少し逸れますが、日本にはポプリのようなものもあったんですね。
これまでにも何回か出てきましたが、「薬玉(くすだま)」がそれです。五月五日(端午の節句)に邪気をはらうために、御帳の柱やカーテンにかけた玉だそうです。先にも出てきた麝香(じゃこう)などの香料を錦の袋に入れて、菖蒲とか蓬なんかで飾って、五色の糸を垂らしたらしいですね。これを飾ったと。
この薬玉(くすだま)っていうのは、延命長寿、無病息災の願いを込めたものではあるんですが、実際にはアロマ効果を狙ったのでしょう。いい気分になる。アロマの心理的効果、つまりリラックス効果、抗不安効果というものがあるとしたんでしょうね。
さて、日本のアロマ。香を焚くという文化は、おそらくは仏教などと同様、中国から入ってきたのでしょう。
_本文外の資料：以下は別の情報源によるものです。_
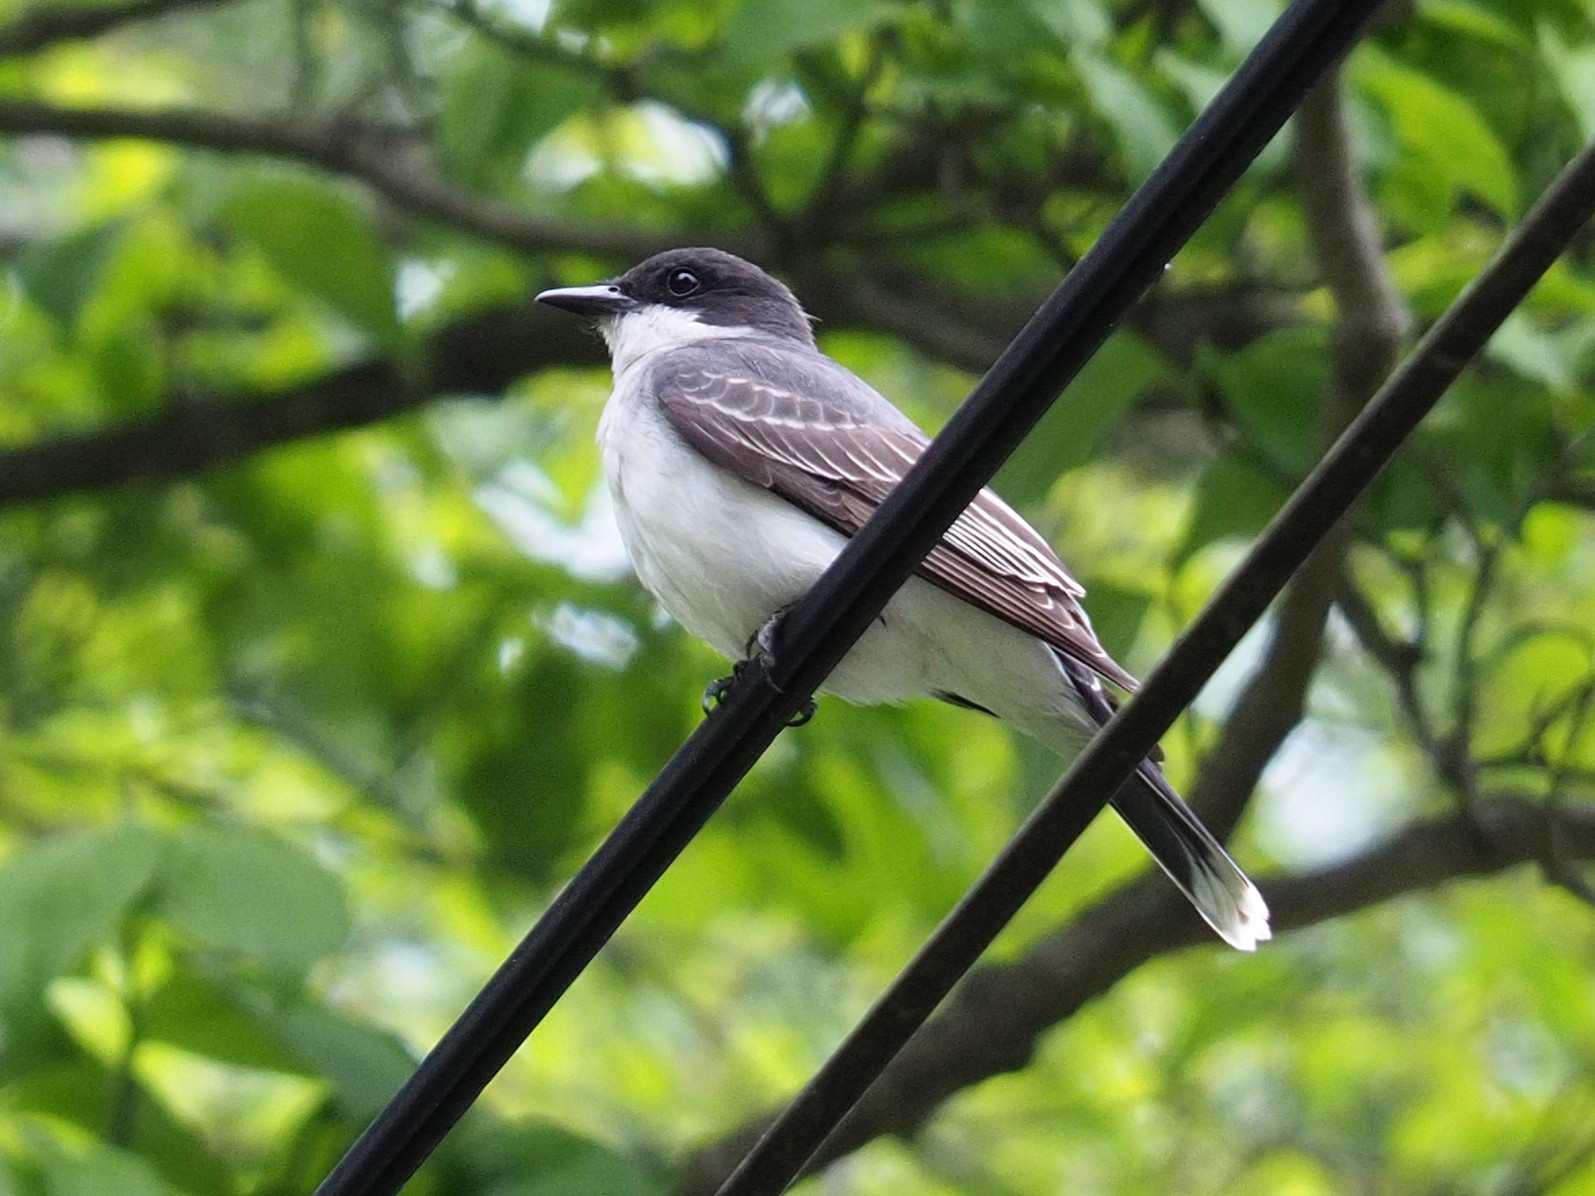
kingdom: Animalia
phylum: Chordata
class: Aves
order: Passeriformes
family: Tyrannidae
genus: Tyrannus
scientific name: Tyrannus tyrannus
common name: Eastern kingbird
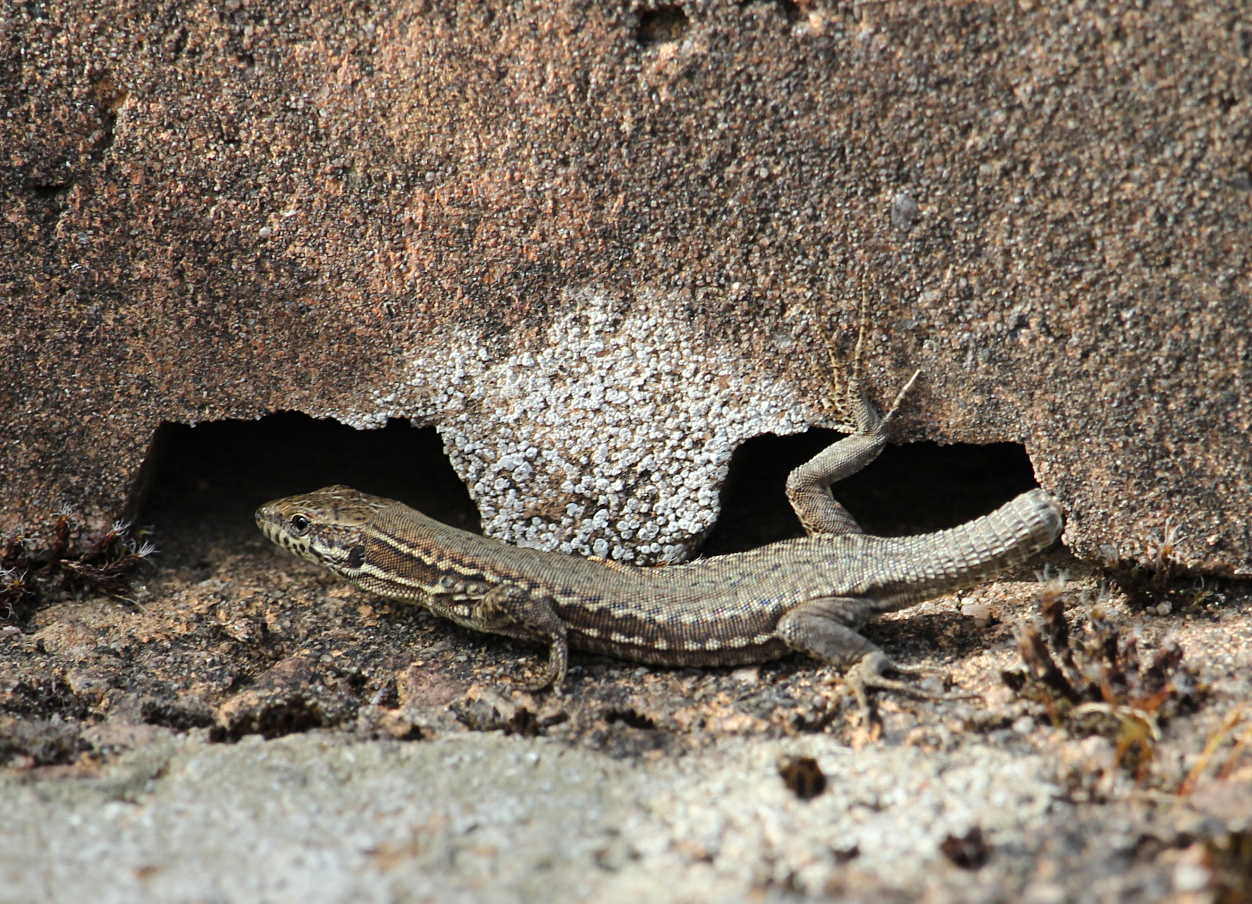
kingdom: Animalia
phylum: Chordata
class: Squamata
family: Lacertidae
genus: Podarcis
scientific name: Podarcis muralis
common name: Common wall lizard
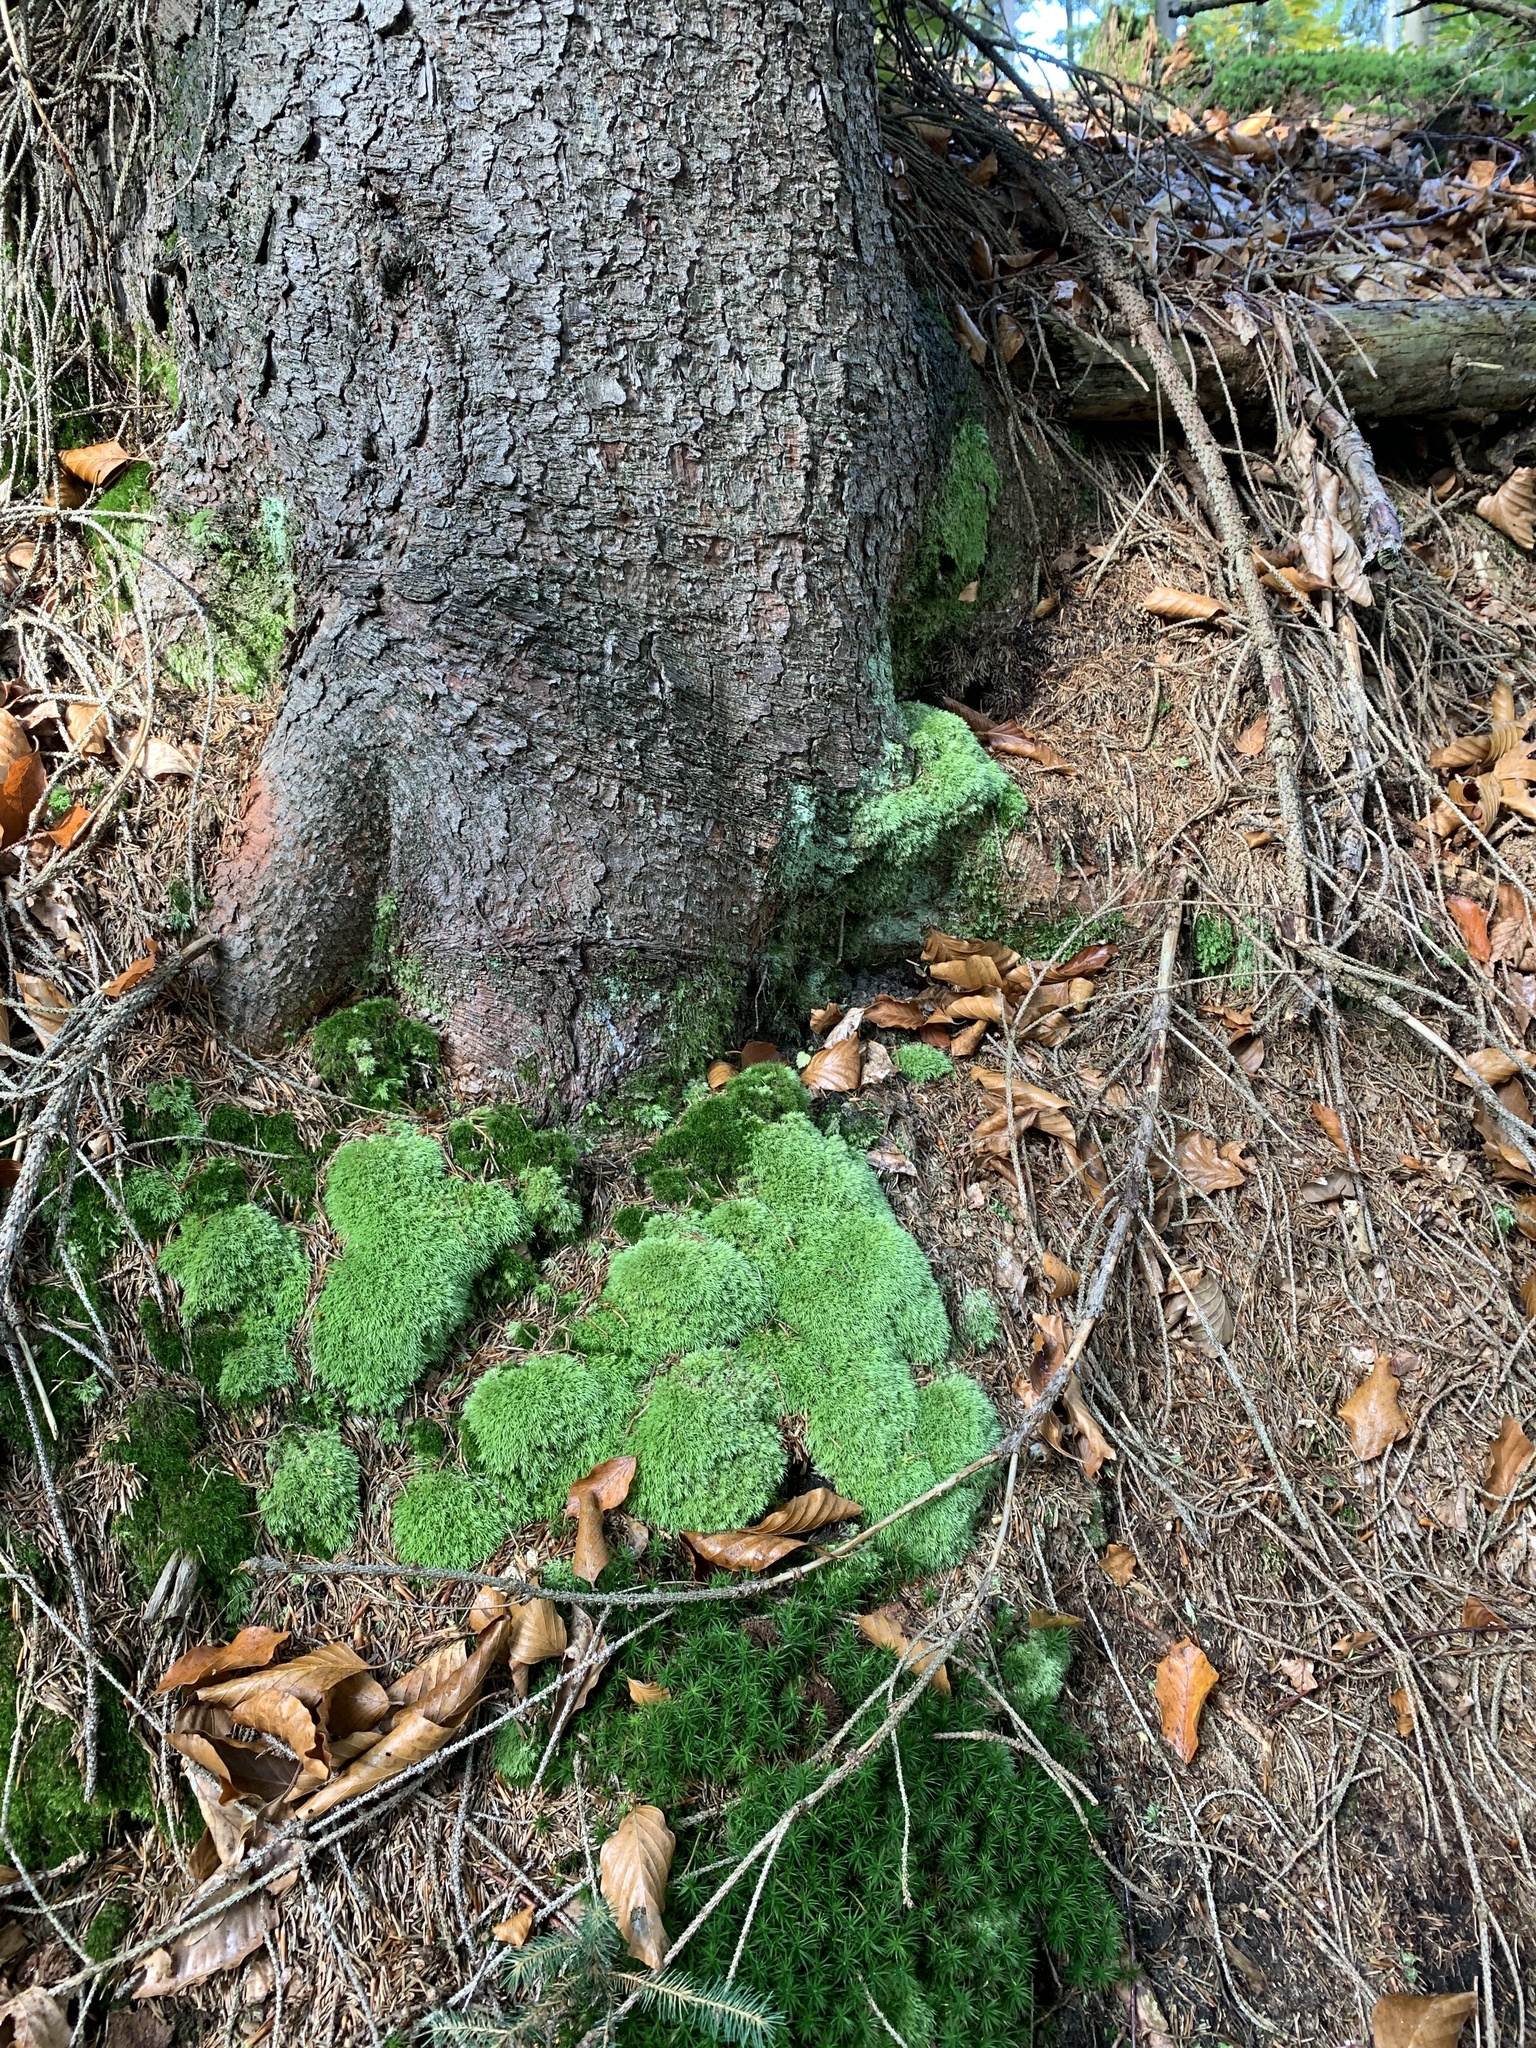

それが貴族によって独自の文化となり、部屋や衣服への「移香」を楽しんだと。
清少納言は2、3日前の移香の残り香のほうが、今日焚いたばかりの香よりもいいと言うんですね。ダイレクトに来るよりも、微妙にほのかに香るのがいいということでしょうか。レノアですか。アロマリッチ? それともフレアフレグランスですか。ご結婚おめでとうございます。
ま、たしかにキツい香水の匂いなど、エレベーターで辟易することはありますね。
それにしても。
3年ぶりにLINE送って来る女、どーよって話ですよ。どう考えてもおかしいでしょ。しかもノコノコ会いに行く男。ダッサ。いくらなんでもダサ過ぎる。しかも香水のブランド名覚えてる男。きしょいっす。覚えててもいいけど連呼すな。借金のおねだりか、健康食品買ってくれ、ぐらいしかないでしょ、疑えよ。そうでなくても身勝手極まりないB型的女。
というわけで、あの歌がなんでそんなにいいのかわからない私です。
【原文】
よくたきしめたる薫物の、昨日、一昨日、今日などは忘れたるに、引き上げたるに、煙の残りたるは、ただ今の香よりもめでたし。